WHAT THIS TASK INVOLVES: Scan the listing below for the word "offers" and copy every line that has it.

SUPPLIED RECORDS:

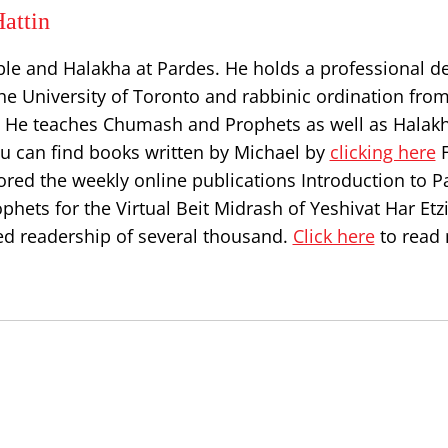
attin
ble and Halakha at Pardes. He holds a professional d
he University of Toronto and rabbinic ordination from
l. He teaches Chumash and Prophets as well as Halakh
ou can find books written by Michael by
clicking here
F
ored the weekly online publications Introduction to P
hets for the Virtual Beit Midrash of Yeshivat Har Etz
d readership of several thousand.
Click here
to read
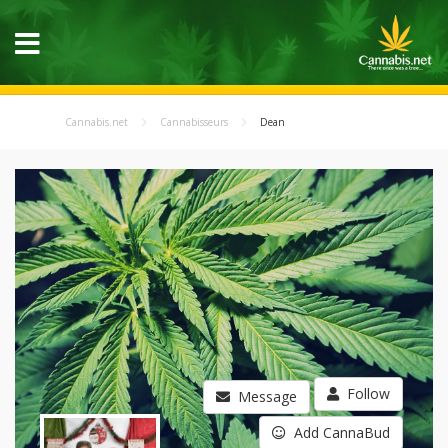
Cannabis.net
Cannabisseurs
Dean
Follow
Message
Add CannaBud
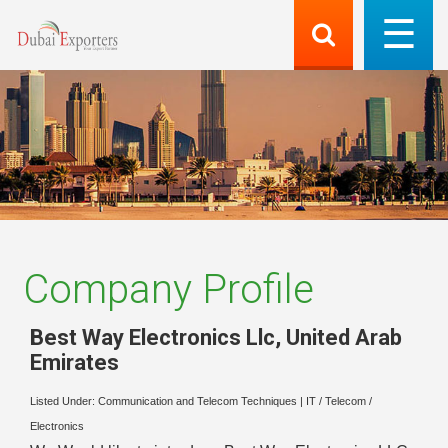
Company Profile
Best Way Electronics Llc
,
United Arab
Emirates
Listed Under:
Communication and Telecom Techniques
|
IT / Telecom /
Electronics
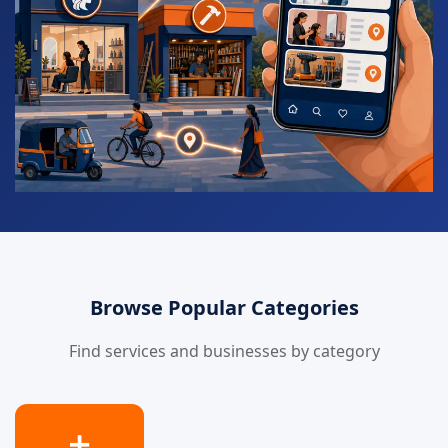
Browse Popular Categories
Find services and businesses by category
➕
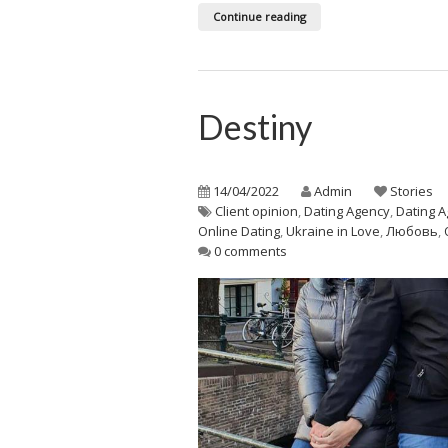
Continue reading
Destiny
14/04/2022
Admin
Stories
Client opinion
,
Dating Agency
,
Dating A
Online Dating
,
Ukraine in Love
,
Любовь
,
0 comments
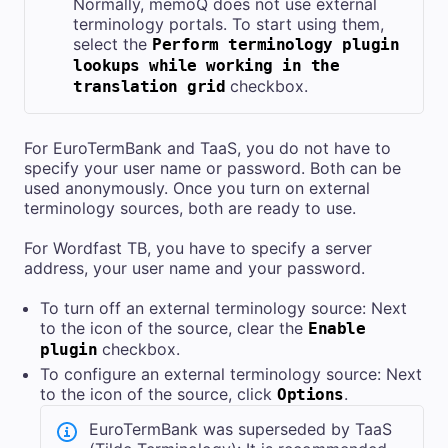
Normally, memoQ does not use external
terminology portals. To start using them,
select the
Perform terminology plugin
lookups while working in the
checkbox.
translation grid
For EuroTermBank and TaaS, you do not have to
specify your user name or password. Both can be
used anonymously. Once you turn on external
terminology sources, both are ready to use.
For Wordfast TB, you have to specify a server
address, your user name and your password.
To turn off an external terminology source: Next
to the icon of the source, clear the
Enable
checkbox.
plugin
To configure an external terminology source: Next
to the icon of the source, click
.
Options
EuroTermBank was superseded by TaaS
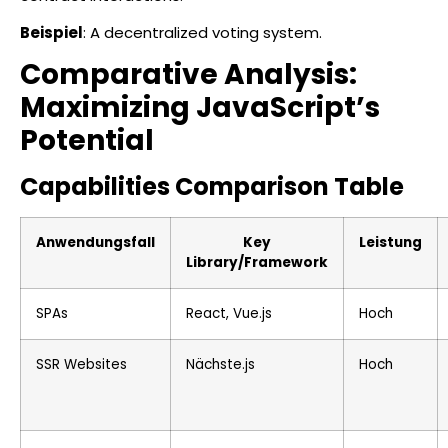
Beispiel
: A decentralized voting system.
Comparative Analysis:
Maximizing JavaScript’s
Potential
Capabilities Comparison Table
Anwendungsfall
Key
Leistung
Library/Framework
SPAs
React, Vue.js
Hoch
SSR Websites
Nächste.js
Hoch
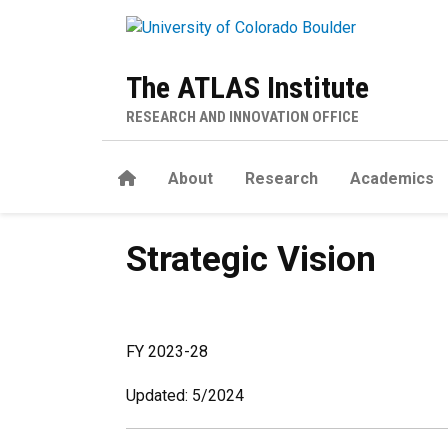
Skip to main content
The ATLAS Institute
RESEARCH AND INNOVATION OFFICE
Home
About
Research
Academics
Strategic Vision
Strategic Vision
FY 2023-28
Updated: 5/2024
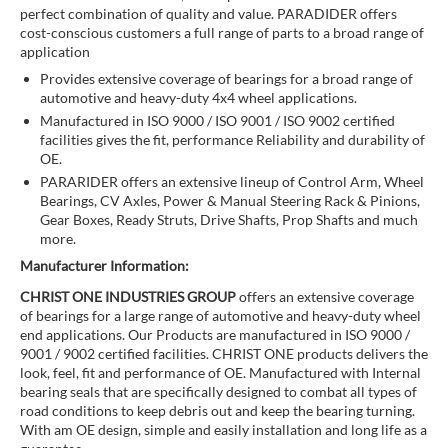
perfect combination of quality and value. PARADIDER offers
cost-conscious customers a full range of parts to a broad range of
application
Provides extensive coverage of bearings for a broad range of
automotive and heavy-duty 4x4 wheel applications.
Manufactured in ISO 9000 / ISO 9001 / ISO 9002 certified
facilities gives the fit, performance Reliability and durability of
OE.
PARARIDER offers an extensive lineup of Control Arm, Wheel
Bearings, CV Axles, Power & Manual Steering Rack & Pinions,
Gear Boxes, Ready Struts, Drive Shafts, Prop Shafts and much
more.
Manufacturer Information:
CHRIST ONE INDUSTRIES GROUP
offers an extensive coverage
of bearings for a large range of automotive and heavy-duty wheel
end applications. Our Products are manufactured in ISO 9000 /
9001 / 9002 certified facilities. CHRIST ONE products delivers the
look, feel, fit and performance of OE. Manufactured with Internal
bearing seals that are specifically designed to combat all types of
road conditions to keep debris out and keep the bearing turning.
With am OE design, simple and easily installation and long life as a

OUTPUT OF THE TASK:
perfect combination of quality and value. PARADIDER offers
PARARIDER offers an extensive lineup of Control Arm, Wheel
offers an extensive coverage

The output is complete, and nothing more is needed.